> **Provided records**:
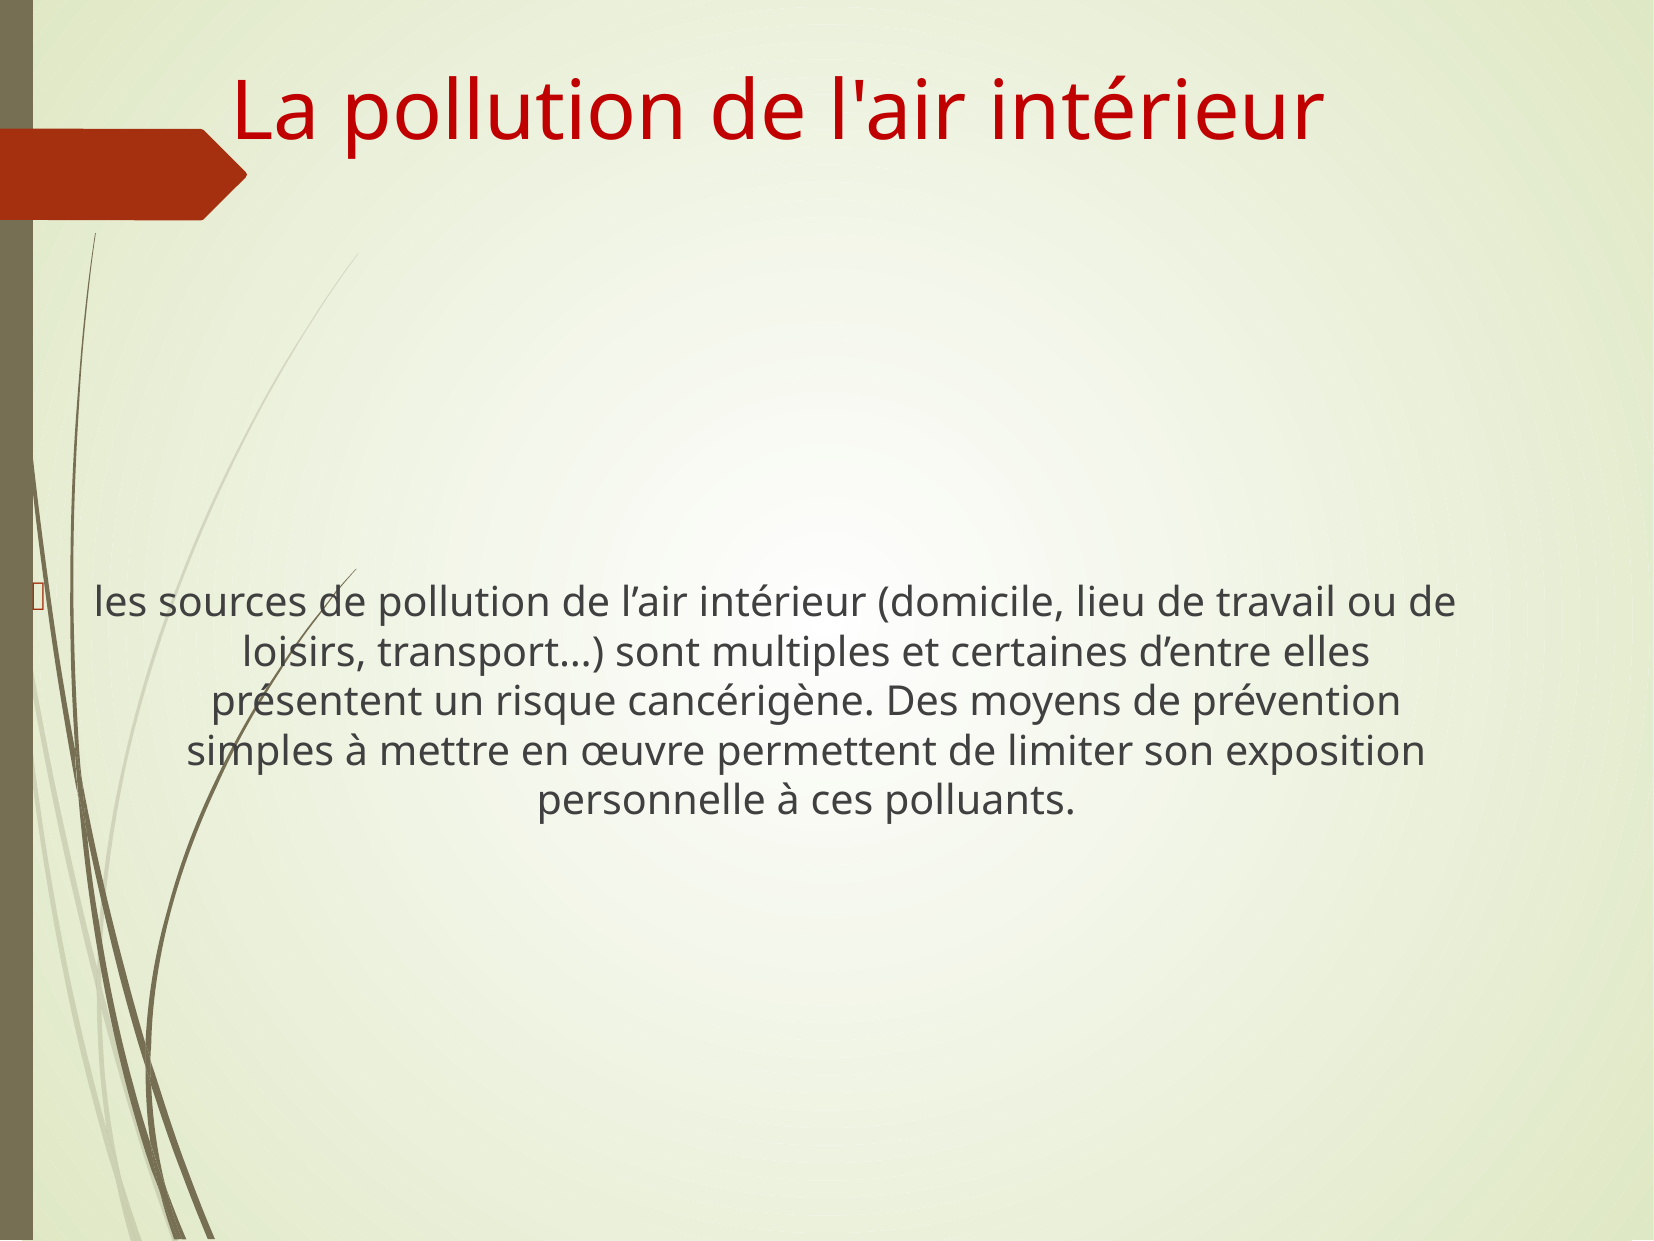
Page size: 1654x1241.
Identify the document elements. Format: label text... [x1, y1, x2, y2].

subtitle les sources de pollution de l’air intérieur (domicile, lieu de travail ou de loisirs, transport…) sont multiples et certaines d’entre elles présentent un risque cancérigène. Des moyens de prévention simples à mettre en œuvre permettent de limiter son exposition personnelle à ces polluants. [0, 290, 1489, 1109]
title La pollution de l'air intérieur [0, 49, 1489, 257]
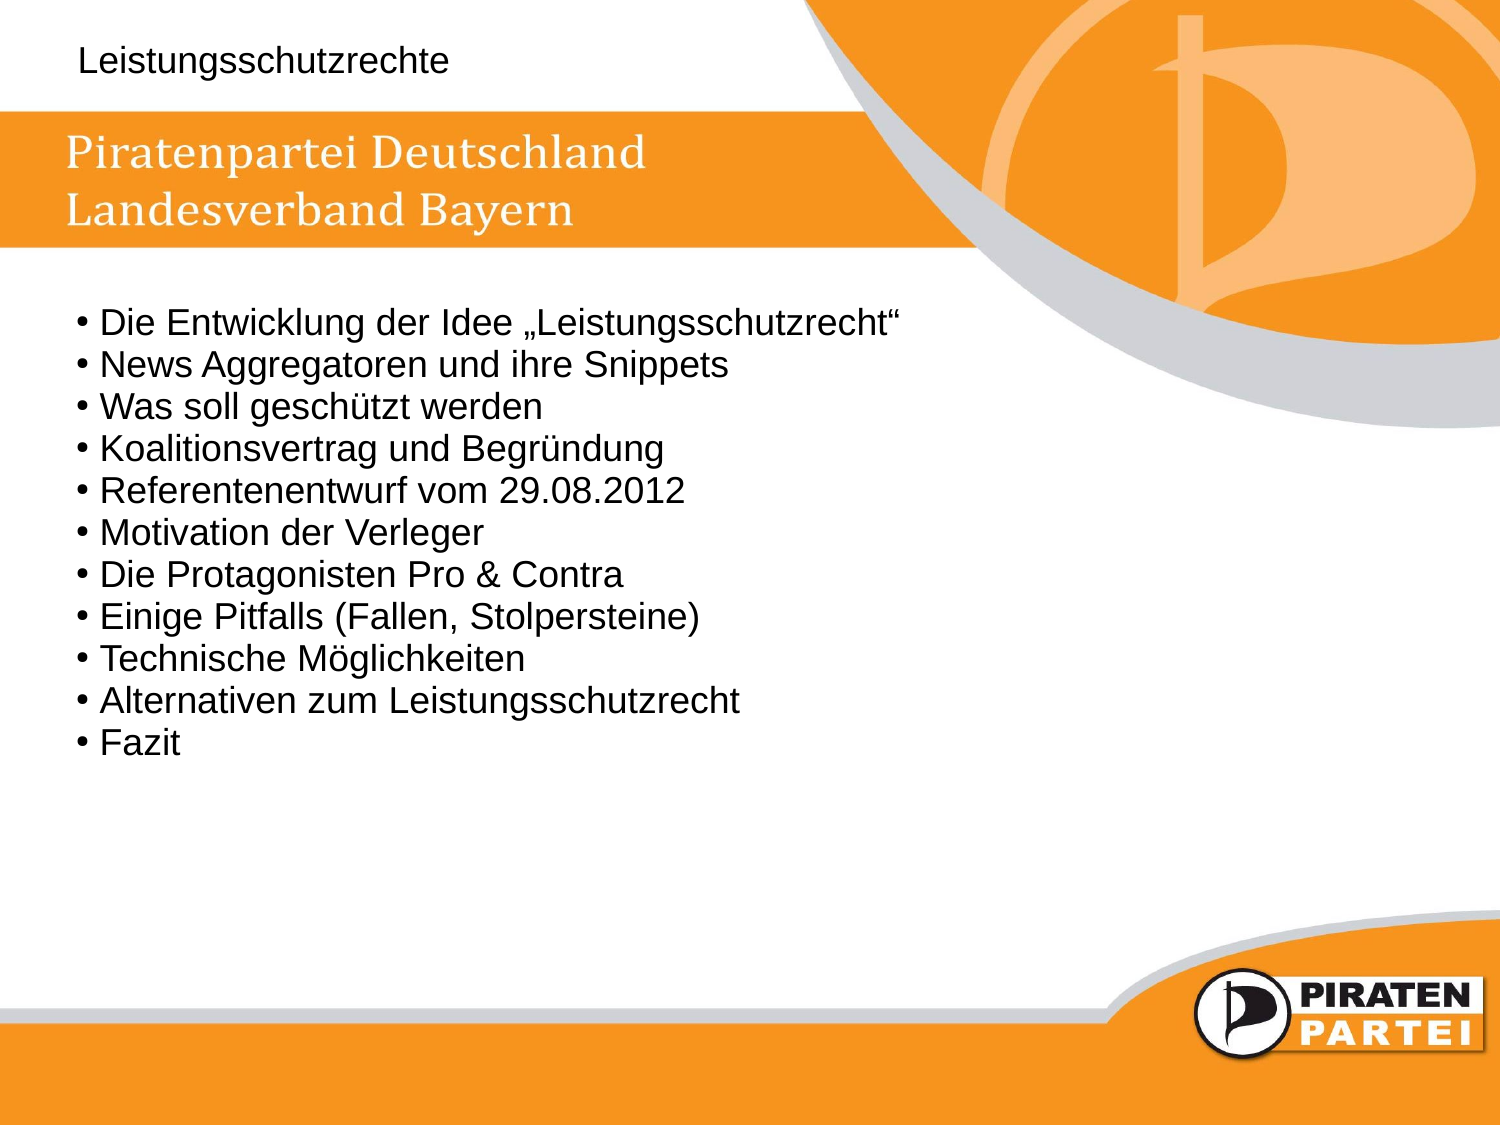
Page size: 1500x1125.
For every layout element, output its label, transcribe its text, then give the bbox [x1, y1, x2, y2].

text_box Leistungsschutzrechte [62, 31, 465, 89]
text_box Die Entwicklung der Idee „Leistungsschutzrecht“ News Aggregatoren und ihre Snippets Was soll geschützt werden Koalitionsvertrag und Begründung Referentenentwurf vom 29.08.2012 Motivation der Verleger Die Protagonisten Pro & Contra Einige Pitfalls (Fallen, Stolpersteine) Technische Möglichkeiten Alternativen zum Leistungsschutzrecht Fazit [61, 294, 936, 772]
picture [0, 0, 1500, 1125]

> **Problem to solve**: Return every line of the records above exactly, and leave the pictures out of your answer.

> **Final result**:
Page size: 1654x1241.
Identify the document elements. Format: label text... [x1, y1, x2, y2].

subtitle les sources de pollution de l’air intérieur (domicile, lieu de travail ou de loisirs, transport…) sont multiples et certaines d’entre elles présentent un risque cancérigène. Des moyens de prévention simples à mettre en œuvre permettent de limiter son exposition personnelle à ces polluants. [0, 290, 1489, 1109]
title La pollution de l'air intérieur [0, 49, 1489, 257]
Page size: 1500x1125.
For every layout element, output its label, transcribe its text, then give the bbox [x1, y1, x2, y2].

text_box Leistungsschutzrechte [62, 31, 465, 89]
text_box Die Entwicklung der Idee „Leistungsschutzrecht“ News Aggregatoren und ihre Snippets Was soll geschützt werden Koalitionsvertrag und Begründung Referentenentwurf vom 29.08.2012 Motivation der Verleger Die Protagonisten Pro & Contra Einige Pitfalls (Fallen, Stolpersteine) Technische Möglichkeiten Alternativen zum Leistungsschutzrecht Fazit [61, 294, 936, 772]
picture [0, 0, 1500, 1125]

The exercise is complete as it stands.